In reaching this conclusion, we do not intend to diminish the vital role sealed bidding procurement procedures play in ensuring open, accountable government. To be sure, we recognize the general applicability of competitive sealed bids under the Sumter County Procurement Ordinance. In the present case, however, we address only a narrow exception to that general rule. Whether a contract should be approved by ordinance and therefore exempt from the sealed bid requirement is a function of County Council’s discretion, the exercise of which they are accountable for as publicly elected officials. “In reviewing the discretionary decision of a legislative body, our courts have been loath to substitute their judgment for that of elected representatives. Such decisions ‘should not be upset on appeal unless [they are] arbitrary, unreasonable, in obvious abuse of discretion, or in excess of lawfully delegated power.’” Sloan v. Greenville County, 356 S.C. 531, 555-56, 590 S.E.2d 338, 351 (Ct. App. 2003) (quoting Smith v. Georgetown County Council, 292 S.C. 235, 238-39, 355 S.E.2d 864, 866 (Ct.App.1987)).

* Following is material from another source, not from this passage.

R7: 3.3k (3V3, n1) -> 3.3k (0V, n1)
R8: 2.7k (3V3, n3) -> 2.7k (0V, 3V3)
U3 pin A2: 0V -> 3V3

For the foregoing reasons we conclude the contract amendments at issue here were validly executed in accordance with the procedures prescribed by the Sumter County Procurement Ordinance. Furthermore, we hold that the exemption from sealed competitive bidding provided for under the Sumter County Procurement Ordinance is valid under our state’s mandate that all government bodies employ appropriately competitive procurement procedures. The order of the special referee is therefore
HEARN, C.J., and HUFF, J., concur.
 Although termed a “sale,” the then proposed conveyance of the transfer station provided that title to the property would revert to the County in the event Waste Management “ceases to operate the transfer station at the termination of the either of two existing contracts, or any extensions thereof, either through the passage of time or default by [Waste Management] in its performance of the two existing contracts . . . .” (footnote omitted).
 Sumter County Code §§ 2-171 to -268.